Is section control a valid means of enforcing speed limits?
Yes, The Hoge Raad (the high council of the Netherlands) deemed section control a valid means of speed limit enforcement. (HR 26/01/1999, nr. 108591).
Section control must be very profitable for the Dutch government?
The fines are not important. Or rather: fewer fines are better. If we have to fine less people because of section control, that means that people abide the speed limits better, this is the goal of section control. Less fines means safer roads, less damage to the environment and better traffic flow due to smaller speed differences between vehicles.
Why section control?
The advantage of section control is that speed limits are not enforced on a single point, but over a longer stretch of road. People feel that section control is a more honest means of enforcement than speed cameras which measure the speed at a single moment. Another advantage is that traffic flows better because of smaller speed differences between vehicles.
With section control speed limits can be enforced 24 hours a day, 7 days a week. There are no technical limitations like film rolls that have to be changed, and the whole process can be automated.
What are the environmental effects of section control?
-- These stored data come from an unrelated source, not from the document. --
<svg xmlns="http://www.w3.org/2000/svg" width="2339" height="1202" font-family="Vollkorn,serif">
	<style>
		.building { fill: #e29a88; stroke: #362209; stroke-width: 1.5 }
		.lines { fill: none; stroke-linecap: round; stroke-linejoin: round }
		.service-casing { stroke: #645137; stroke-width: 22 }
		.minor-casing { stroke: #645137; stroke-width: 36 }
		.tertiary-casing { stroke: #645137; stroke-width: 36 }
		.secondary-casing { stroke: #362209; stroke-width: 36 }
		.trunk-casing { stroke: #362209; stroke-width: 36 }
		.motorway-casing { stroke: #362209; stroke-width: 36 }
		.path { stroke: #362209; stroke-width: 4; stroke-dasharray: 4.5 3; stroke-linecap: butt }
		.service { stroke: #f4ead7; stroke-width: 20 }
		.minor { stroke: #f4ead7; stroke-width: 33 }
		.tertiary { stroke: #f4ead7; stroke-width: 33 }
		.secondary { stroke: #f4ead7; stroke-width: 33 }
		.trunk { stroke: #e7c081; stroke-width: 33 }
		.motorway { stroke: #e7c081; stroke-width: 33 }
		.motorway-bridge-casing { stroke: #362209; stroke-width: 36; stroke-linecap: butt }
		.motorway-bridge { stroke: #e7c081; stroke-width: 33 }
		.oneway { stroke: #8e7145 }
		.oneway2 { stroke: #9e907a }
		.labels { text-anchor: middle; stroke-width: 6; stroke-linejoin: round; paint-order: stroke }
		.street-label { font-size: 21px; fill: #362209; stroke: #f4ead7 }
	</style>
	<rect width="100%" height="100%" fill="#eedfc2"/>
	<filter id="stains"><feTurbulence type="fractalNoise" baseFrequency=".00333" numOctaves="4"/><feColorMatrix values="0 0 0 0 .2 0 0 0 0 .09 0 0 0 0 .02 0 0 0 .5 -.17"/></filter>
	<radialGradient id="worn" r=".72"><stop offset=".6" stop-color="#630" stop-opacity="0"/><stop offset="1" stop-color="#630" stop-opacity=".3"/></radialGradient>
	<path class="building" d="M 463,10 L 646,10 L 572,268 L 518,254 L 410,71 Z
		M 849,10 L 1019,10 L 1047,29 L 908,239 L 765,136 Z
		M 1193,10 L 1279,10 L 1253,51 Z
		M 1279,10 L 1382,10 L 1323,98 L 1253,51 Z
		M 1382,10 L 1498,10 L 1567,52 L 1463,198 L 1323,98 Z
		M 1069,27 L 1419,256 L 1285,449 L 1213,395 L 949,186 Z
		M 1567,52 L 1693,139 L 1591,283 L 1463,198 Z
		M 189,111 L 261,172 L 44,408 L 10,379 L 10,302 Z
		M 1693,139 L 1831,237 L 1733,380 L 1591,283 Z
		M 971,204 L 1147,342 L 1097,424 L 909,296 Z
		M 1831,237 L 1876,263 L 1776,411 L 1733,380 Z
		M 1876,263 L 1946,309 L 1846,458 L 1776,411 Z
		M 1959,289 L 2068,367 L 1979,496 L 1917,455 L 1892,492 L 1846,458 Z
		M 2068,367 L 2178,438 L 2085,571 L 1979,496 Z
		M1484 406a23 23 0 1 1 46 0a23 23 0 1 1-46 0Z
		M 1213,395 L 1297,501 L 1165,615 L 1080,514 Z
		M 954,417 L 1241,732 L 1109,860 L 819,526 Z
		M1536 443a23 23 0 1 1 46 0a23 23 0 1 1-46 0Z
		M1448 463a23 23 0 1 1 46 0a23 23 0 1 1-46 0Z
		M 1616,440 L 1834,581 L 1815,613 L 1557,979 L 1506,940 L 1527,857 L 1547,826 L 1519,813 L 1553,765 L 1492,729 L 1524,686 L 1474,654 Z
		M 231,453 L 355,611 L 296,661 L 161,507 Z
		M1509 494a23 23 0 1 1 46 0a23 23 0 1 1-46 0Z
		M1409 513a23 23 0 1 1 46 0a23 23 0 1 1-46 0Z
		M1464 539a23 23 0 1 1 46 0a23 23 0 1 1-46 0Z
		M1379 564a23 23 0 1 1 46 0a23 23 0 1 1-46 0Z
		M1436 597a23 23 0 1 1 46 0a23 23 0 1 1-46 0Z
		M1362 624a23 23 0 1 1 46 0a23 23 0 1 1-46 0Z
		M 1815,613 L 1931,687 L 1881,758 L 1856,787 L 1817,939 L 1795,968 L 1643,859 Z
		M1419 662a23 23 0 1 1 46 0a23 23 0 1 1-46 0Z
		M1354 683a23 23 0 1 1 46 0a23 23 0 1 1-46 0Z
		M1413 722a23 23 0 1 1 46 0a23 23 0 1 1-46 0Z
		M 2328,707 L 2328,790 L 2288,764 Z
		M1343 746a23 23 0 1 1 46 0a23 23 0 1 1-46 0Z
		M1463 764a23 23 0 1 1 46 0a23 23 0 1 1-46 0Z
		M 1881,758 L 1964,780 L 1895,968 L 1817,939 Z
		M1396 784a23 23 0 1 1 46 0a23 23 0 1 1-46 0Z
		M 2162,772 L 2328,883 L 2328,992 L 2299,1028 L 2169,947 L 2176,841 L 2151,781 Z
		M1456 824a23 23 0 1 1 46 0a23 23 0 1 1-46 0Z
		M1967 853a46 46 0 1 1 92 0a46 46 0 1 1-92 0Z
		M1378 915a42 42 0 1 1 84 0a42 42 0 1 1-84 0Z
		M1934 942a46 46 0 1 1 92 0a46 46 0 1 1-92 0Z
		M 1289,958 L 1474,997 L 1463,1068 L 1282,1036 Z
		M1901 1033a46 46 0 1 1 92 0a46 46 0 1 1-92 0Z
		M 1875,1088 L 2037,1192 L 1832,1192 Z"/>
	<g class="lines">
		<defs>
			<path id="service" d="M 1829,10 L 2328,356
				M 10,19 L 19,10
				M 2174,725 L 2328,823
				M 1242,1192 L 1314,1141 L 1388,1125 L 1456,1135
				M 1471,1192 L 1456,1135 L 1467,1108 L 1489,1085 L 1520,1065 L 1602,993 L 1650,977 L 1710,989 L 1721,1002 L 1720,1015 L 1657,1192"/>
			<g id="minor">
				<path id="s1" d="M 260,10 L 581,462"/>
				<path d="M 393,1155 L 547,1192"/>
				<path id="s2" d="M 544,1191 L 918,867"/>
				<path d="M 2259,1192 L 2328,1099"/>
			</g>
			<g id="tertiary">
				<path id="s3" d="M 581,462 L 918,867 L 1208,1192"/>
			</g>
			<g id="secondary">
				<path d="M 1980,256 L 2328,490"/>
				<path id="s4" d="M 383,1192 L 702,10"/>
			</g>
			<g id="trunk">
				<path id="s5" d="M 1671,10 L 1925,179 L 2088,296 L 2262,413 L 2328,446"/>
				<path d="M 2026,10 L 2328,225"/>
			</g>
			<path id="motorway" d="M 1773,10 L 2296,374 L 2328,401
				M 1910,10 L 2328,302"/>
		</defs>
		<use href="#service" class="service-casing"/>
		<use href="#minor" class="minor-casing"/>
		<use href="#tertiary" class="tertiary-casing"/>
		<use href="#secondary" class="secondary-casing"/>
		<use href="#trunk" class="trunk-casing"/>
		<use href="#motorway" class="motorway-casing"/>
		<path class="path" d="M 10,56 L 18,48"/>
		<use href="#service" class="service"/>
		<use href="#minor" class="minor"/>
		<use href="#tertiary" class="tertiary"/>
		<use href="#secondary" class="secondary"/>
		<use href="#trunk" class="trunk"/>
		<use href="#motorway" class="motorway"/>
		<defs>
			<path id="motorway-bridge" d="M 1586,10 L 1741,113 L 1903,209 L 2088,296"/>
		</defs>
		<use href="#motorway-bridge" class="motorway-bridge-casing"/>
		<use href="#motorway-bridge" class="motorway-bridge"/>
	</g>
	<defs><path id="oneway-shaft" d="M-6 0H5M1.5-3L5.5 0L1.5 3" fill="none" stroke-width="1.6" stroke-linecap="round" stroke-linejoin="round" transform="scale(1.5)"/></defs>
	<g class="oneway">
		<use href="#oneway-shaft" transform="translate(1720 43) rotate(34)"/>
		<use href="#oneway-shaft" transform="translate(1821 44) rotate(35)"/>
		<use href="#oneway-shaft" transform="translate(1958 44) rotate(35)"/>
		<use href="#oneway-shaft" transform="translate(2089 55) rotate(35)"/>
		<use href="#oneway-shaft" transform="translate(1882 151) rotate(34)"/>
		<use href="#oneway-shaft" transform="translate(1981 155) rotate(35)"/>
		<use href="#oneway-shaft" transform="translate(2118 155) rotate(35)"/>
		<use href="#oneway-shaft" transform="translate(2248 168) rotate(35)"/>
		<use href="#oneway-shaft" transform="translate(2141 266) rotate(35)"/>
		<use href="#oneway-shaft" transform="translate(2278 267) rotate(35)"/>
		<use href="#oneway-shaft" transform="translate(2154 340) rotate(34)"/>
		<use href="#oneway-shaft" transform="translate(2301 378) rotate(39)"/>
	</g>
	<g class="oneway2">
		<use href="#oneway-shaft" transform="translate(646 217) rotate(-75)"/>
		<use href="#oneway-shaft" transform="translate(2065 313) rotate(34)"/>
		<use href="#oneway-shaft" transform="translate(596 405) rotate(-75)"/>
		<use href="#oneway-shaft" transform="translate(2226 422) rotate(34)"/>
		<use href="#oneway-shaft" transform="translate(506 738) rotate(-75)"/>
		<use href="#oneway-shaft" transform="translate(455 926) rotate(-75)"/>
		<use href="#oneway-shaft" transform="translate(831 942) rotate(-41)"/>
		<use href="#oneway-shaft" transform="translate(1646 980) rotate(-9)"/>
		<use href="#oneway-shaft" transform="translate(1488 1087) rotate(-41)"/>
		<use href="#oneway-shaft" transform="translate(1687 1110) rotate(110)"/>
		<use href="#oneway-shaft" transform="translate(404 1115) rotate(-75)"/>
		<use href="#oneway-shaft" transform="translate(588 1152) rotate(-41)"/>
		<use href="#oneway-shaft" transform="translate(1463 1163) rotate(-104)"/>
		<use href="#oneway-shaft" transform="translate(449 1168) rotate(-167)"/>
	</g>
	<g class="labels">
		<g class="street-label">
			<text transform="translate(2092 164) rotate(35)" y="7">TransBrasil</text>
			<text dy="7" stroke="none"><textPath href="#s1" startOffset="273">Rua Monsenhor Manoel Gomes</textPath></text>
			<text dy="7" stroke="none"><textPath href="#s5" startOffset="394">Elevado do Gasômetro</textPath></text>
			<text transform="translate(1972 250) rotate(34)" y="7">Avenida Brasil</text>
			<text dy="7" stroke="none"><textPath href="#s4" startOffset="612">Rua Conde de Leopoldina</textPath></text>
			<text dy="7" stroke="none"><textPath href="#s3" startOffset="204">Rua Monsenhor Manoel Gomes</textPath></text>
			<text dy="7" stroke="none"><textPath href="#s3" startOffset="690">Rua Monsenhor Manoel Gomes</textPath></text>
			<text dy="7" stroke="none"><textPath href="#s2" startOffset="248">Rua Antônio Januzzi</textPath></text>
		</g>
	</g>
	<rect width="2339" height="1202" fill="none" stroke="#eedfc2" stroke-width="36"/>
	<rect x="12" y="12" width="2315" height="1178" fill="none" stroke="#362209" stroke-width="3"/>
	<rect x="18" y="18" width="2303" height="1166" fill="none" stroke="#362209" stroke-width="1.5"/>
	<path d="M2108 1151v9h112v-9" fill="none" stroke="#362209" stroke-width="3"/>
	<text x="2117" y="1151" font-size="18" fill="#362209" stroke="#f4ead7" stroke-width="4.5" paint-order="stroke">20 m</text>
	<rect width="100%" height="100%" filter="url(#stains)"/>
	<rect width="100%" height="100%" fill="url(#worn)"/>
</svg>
On roads where section control is employed, the average speed has dropped, which means that the emission of dangerous exhaust fumes is also lowered. The amount of noise interference is also reduced. According to TNO, a Dutch scientific research company, the section control system on the A13 has very good results: in the district of Overschie (near Rotterdam) the air is cleaner by 5 to 10 percent. This is not only due to section control, but speed limits have also been lowered to 80km/h.
Is section control always operational? How can I see if the system is operated?
In normal conditions section control is employed 24 hours a day, 7 days a week. When the system is operational, the chance of getting caught is 100 percent. When we suspect that there is a malfunction, the system will be taken offline. In the introductory phase of a new section control system, the system will also sometimes be offline. Road users can not see when a system is operational or offline.
Is section control also operational at night?
Yes, section control is also operated at night. Although the road is not very busy at night or in the early morning, these are the moments when the gravest accidents occur. Speed plays a crucial part. Higher speeds mean longer distances to react and to come to a stop. As well as more damage to vehicles and people. Another reason for operating section control is the environment. For the emission of dangerous exhaust fumes and pollution the difference between a speed of 120km/h or 140 km/h is substantial. Noise reduction is also a good argument to employ section control at night. Higher speeds means more noise, which is not very desirable for people living near the highways.
If I change lanes or drive on the hard shoulder of the road, will I escape a fine?
No, section control checks the whole width of the road including the shoulders. It will also recognize vehicles that have changed lanes.
Does section control also work for motorcycles, lorries or cars with a trailer?
Yes, section control works the same for all types of vehicle. For lorries, busses and cars with trailers the system will know, because of the size of the vehicle, that a different speed limit is applicable.
Will section control be employed on all the Dutch roads?
No. Not every road is suitable for section control. When there are junctions, or many curves the road is unsuitable. Some traffic safety issues can be handled in a different manner, like cameras to catch people running a red light. However the number of section control systems will grow in the future, the system will not replace all speed cameras.